Autores principais:Antunes, Tânia Catarina Mirandela
Assunto:Antifúngicos Breakpoints Candida não albicans Mutações Resistência antifúngica Teses de mestrado - 2023
Ano:2023
País:Portugal
Tipo de documento:dissertação de mestrado
Tipo de acesso:acesso aberto
Instituição associada:Universidade de Lisboa
Idioma:português
Origem:Repositório da Universidade de Lisboa
Descrição
Resumo:As infeções fúngicas são preocupantes para a saúde pública, nomeadamente do género Candida, devido ao aumento de estirpes resistentes às terapêuticas convencionais e a estarem associadas a altas taxas de morbilidade e mortalidade. As espécies não albicans destacam-se pela emergência persistente de estirpes resistentes, contudo, a sua fisiologia e biologia molecular pouco estudadas têm impedido a compreensão dos mecanismos moleculares subjacentes a estas resistências.

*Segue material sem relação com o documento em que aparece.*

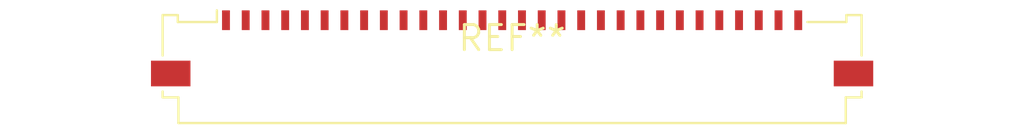
<source format=kicad_pcb>
(kicad_pcb (version 20240108) (generator pcbnew)

  (general
    (thickness 1.6)
  )

  (paper "A4")
  (layers
    (0 "F.Cu" signal)
    (31 "B.Cu" signal)
    (32 "B.Adhes" user "B.Adhesive")
    (33 "F.Adhes" user "F.Adhesive")
    (34 "B.Paste" user)
    (35 "F.Paste" user)
    (36 "B.SilkS" user "B.Silkscreen")
    (37 "F.SilkS" user "F.Silkscreen")
    (38 "B.Mask" user)
    (39 "F.Mask" user)
    (40 "Dwgs.User" user "User.Drawings")
    (41 "Cmts.User" user "User.Comments")
    (42 "Eco1.User" user "User.Eco1")
    (43 "Eco2.User" user "User.Eco2")
    (44 "Edge.Cuts" user)
    (45 "Margin" user)
    (46 "B.CrtYd" user "B.Courtyard")
    (47 "F.CrtYd" user "F.Courtyard")
    (48 "B.Fab" user)
    (49 "F.Fab" user)
    (50 "User.1" user)
    (51 "User.2" user)
    (52 "User.3" user)
    (53 "User.4" user)
    (54 "User.5" user)
    (55 "User.6" user)
    (56 "User.7" user)
    (57 "User.8" user)
    (58 "User.9" user)
  )

  (setup
    (pad_to_mask_clearance 0)
    (pcbplotparams
      (layerselection 0x00010fc_ffffffff)
      (plot_on_all_layers_selection 0x0000000_00000000)
      (disableapertmacros false)
      (usegerberextensions false)
      (usegerberattributes false)
      (usegerberadvancedattributes false)
      (creategerberjobfile false)
      (dashed_line_dash_ratio 12.000000)
      (dashed_line_gap_ratio 3.000000)
      (svgprecision 4)
      (plotframeref false)
      (viasonmask false)
      (mode 1)
      (useauxorigin false)
      (hpglpennumber 1)
      (hpglpenspeed 20)
      (hpglpendiameter 15.000000)
      (dxfpolygonmode false)
      (dxfimperialunits false)
      (dxfusepcbnewfont false)
      (psnegative false)
      (psa4output false)
      (plotreference false)
      (plotvalue false)
      (plotinvisibletext false)
      (sketchpadsonfab false)
      (subtractmaskfromsilk false)
      (outputformat 1)
      (mirror false)
      (drillshape 1)
      (scaleselection 1)
      (outputdirectory "")
    )
  )

  (net 0 "")

  (footprint "Molex_200528-0300_1x30-1MP_P1.00mm_Horizontal" (layer "F.Cu") (at 0 0))

)

</source>
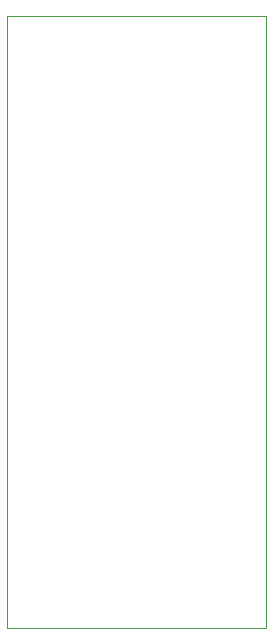
<source format=gbr>
%TF.GenerationSoftware,KiCad,Pcbnew,(6.0.1)*%
%TF.CreationDate,2022-02-14T12:01:51-05:00*%
%TF.ProjectId,demo,64656d6f-2e6b-4696-9361-645f70636258,rev?*%
%TF.SameCoordinates,Original*%
%TF.FileFunction,Profile,NP*%
%FSLAX46Y46*%
G04 Gerber Fmt 4.6, Leading zero omitted, Abs format (unit mm)*
G04 Created by KiCad (PCBNEW (6.0.1)) date 2022-02-14 12:01:51*
%MOMM*%
%LPD*%
G01*
G04 APERTURE LIST*
%TA.AperFunction,Profile*%
%ADD10C,0.100000*%
%TD*%
G04 APERTURE END LIST*
D10*
X142697200Y-57912000D02*
X164642800Y-57912000D01*
X164642800Y-57912000D02*
X164642800Y-109728000D01*
X164642800Y-109728000D02*
X142697200Y-109728000D01*
X142697200Y-109728000D02*
X142697200Y-57912000D01*
M02*

</source>
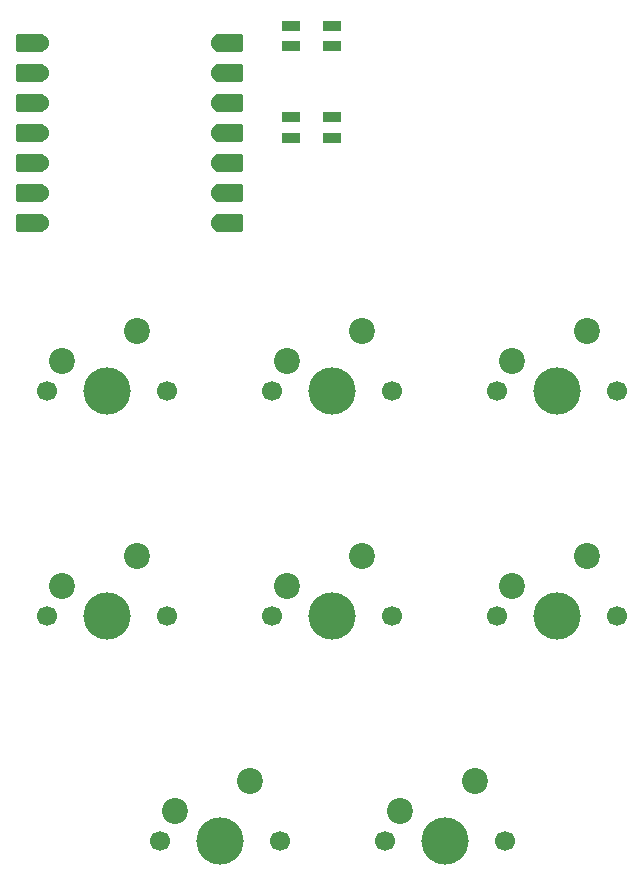
<source format=gbr>
%TF.GenerationSoftware,KiCad,Pcbnew,9.0.7*%
%TF.CreationDate,2026-01-18T08:27:46-05:00*%
%TF.ProjectId,Hackpad,4861636b-7061-4642-9e6b-696361645f70,rev?*%
%TF.SameCoordinates,Original*%
%TF.FileFunction,Soldermask,Top*%
%TF.FilePolarity,Negative*%
%FSLAX46Y46*%
G04 Gerber Fmt 4.6, Leading zero omitted, Abs format (unit mm)*
G04 Created by KiCad (PCBNEW 9.0.7) date 2026-01-18 08:27:46*
%MOMM*%
%LPD*%
G01*
G04 APERTURE LIST*
G04 Aperture macros list*
%AMRoundRect*
0 Rectangle with rounded corners*
0 $1 Rounding radius*
0 $2 $3 $4 $5 $6 $7 $8 $9 X,Y pos of 4 corners*
0 Add a 4 corners polygon primitive as box body*
4,1,4,$2,$3,$4,$5,$6,$7,$8,$9,$2,$3,0*
0 Add four circle primitives for the rounded corners*
1,1,$1+$1,$2,$3*
1,1,$1+$1,$4,$5*
1,1,$1+$1,$6,$7*
1,1,$1+$1,$8,$9*
0 Add four rect primitives between the rounded corners*
20,1,$1+$1,$2,$3,$4,$5,0*
20,1,$1+$1,$4,$5,$6,$7,0*
20,1,$1+$1,$6,$7,$8,$9,0*
20,1,$1+$1,$8,$9,$2,$3,0*%
G04 Aperture macros list end*
%ADD10R,1.600000X0.850000*%
%ADD11C,1.700000*%
%ADD12C,4.000000*%
%ADD13C,2.200000*%
%ADD14RoundRect,0.152400X1.063600X0.609600X-1.063600X0.609600X-1.063600X-0.609600X1.063600X-0.609600X0*%
%ADD15C,1.524000*%
%ADD16RoundRect,0.152400X-1.063600X-0.609600X1.063600X-0.609600X1.063600X0.609600X-1.063600X0.609600X0*%
G04 APERTURE END LIST*
D10*
%TO.C,D1*%
X141756250Y-57781250D03*
X141756250Y-59531250D03*
X145256250Y-59531250D03*
X145256250Y-57781250D03*
%TD*%
D11*
%TO.C,SW1*%
X149701250Y-119062500D03*
D12*
X154781250Y-119062500D03*
D11*
X159861250Y-119062500D03*
D13*
X157321250Y-113982500D03*
X150971250Y-116522500D03*
%TD*%
D11*
%TO.C,SW8*%
X140176250Y-80962500D03*
D12*
X145256250Y-80962500D03*
D11*
X150336250Y-80962500D03*
D13*
X147796250Y-75882500D03*
X141446250Y-78422500D03*
%TD*%
D11*
%TO.C,SW3*%
X159226250Y-100012500D03*
D12*
X164306250Y-100012500D03*
D11*
X169386250Y-100012500D03*
D13*
X166846250Y-94932500D03*
X160496250Y-97472500D03*
%TD*%
D10*
%TO.C,D2*%
X141756250Y-50006250D03*
X141756250Y-51756250D03*
X145256250Y-51756250D03*
X145256250Y-50006250D03*
%TD*%
D11*
%TO.C,SW5*%
X130651250Y-119062500D03*
D12*
X135731250Y-119062500D03*
D11*
X140811250Y-119062500D03*
D13*
X138271250Y-113982500D03*
X131921250Y-116522500D03*
%TD*%
D11*
%TO.C,SW2*%
X140176250Y-100012500D03*
D12*
X145256250Y-100012500D03*
D11*
X150336250Y-100012500D03*
D13*
X147796250Y-94932500D03*
X141446250Y-97472500D03*
%TD*%
D11*
%TO.C,SW7*%
X121126250Y-80962500D03*
D12*
X126206250Y-80962500D03*
D11*
X131286250Y-80962500D03*
D13*
X128746250Y-75882500D03*
X122396250Y-78422500D03*
%TD*%
D14*
%TO.C,U1*%
X119656250Y-51435000D03*
D15*
X120491250Y-51435000D03*
D14*
X119656250Y-53975000D03*
D15*
X120491250Y-53975000D03*
D14*
X119656250Y-56515000D03*
D15*
X120491250Y-56515000D03*
D14*
X119656250Y-59055000D03*
D15*
X120491250Y-59055000D03*
D14*
X119656250Y-61595000D03*
D15*
X120491250Y-61595000D03*
D14*
X119656250Y-64135000D03*
D15*
X120491250Y-64135000D03*
D14*
X119656250Y-66675000D03*
D15*
X120491250Y-66675000D03*
X135731250Y-66675000D03*
D16*
X136566250Y-66675000D03*
D15*
X135731250Y-64135000D03*
D16*
X136566250Y-64135000D03*
D15*
X135731250Y-61595000D03*
D16*
X136566250Y-61595000D03*
D15*
X135731250Y-59055000D03*
D16*
X136566250Y-59055000D03*
D15*
X135731250Y-56515000D03*
D16*
X136566250Y-56515000D03*
D15*
X135731250Y-53975000D03*
D16*
X136566250Y-53975000D03*
D15*
X135731250Y-51435000D03*
D16*
X136566250Y-51435000D03*
%TD*%
D11*
%TO.C,SW4*%
X159226250Y-80962500D03*
D12*
X164306250Y-80962500D03*
D11*
X169386250Y-80962500D03*
D13*
X166846250Y-75882500D03*
X160496250Y-78422500D03*
%TD*%
D11*
%TO.C,SW6*%
X121126250Y-100012500D03*
D12*
X126206250Y-100012500D03*
D11*
X131286250Y-100012500D03*
D13*
X128746250Y-94932500D03*
X122396250Y-97472500D03*
%TD*%
M02*

</source>
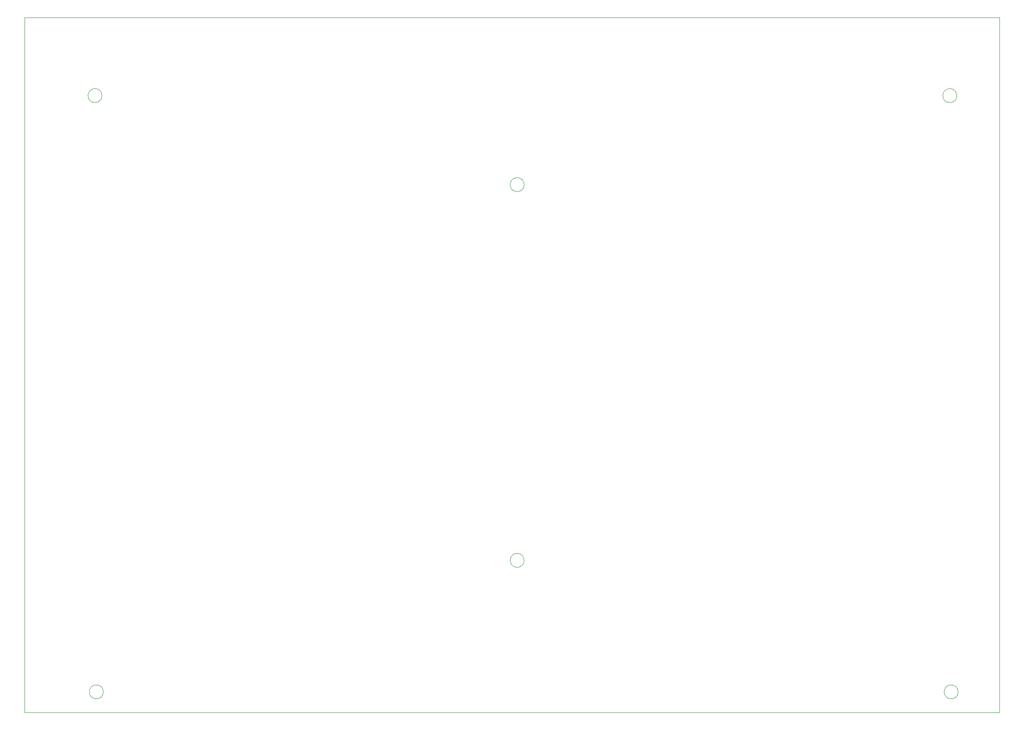
<source format=gbr>
%TF.GenerationSoftware,KiCad,Pcbnew,7.0.5*%
%TF.CreationDate,2023-08-06T18:29:22-05:00*%
%TF.ProjectId,Box,426f782e-6b69-4636-9164-5f7063625858,rev?*%
%TF.SameCoordinates,Original*%
%TF.FileFunction,Profile,NP*%
%FSLAX46Y46*%
G04 Gerber Fmt 4.6, Leading zero omitted, Abs format (unit mm)*
G04 Created by KiCad (PCBNEW 7.0.5) date 2023-08-06 18:29:22*
%MOMM*%
%LPD*%
G01*
G04 APERTURE LIST*
%TA.AperFunction,Profile*%
%ADD10C,0.100000*%
%TD*%
G04 APERTURE END LIST*
D10*
X66020000Y-42590000D02*
G75*
G03*
X66020000Y-42590000I-1350000J0D01*
G01*
X231310000Y-157800000D02*
G75*
G03*
X231310000Y-157800000I-1350000J0D01*
G01*
X231050000Y-42590000D02*
G75*
G03*
X231050000Y-42590000I-1350000J0D01*
G01*
X147530000Y-132390000D02*
G75*
G03*
X147530000Y-132390000I-1350000J0D01*
G01*
X66280000Y-157800000D02*
G75*
G03*
X66280000Y-157800000I-1350000J0D01*
G01*
X147530000Y-59790000D02*
G75*
G03*
X147530000Y-59790000I-1350000J0D01*
G01*
X51090000Y-27540000D02*
X239280000Y-27540000D01*
X239280000Y-161760000D01*
X51090000Y-161760000D01*
X51090000Y-27540000D01*
M02*

</source>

Neste estudo foram analisados 628 isolados identificados como Candida em pacientes de unidades de saúde da Grande Lisboa verificando-se elevada prevalência de C. albicans. Uma percentagem significativa de isolados Candida não albicans foram também identificados destacando-se C. glabrata e C. parapsilosis. Estes isolados de espécies não albicans foram analisados quanto à sua suscetibilidade a quatro antifúngicos com relevância na prática clínica. Foram identificados sete isolados como resistentes, seis C. glabrata a fluconazol e três (dois C. glabrata e um C. tropicalis) a voriconazol, e três isolados (dois C. parapsilosis e um C. tropicalis) foram identificados como maiores tolerantes a caspofungina, resultando em ~5 % de prevalência de resistência. A identificação do isolado de C. tropicalis multirresistente, constituiu um importante resultado visto a identificação destas estirpes multirresistentes ser, habitualmente rara e não descrita. O estudo das regiões hotspots do gene CpFKS1 pelos dois isolados de C. parapsilosis resistentes revelaram apenas a existência do polimorfismo natural P660A no hotspot 1, tendo já sido identificado noutros estudos como responsável pelo aumento da tolerância a equinocandinas. Dos isolados de C. glabrata que se identificaram como resistentes, apenas ISTE188 se pode correlacionar o fenótipo de resistência com a codificação de uma nova variante hiperativa do regulador transcricional CgPdr1. Nos restantes cinco isolados resistentes, os resultados obtidos não permitiram concluir que estes são mutantes do regulador, havendo possibilidade destes terem adquirido resistência através de um mecanismo independente de CgPdr1.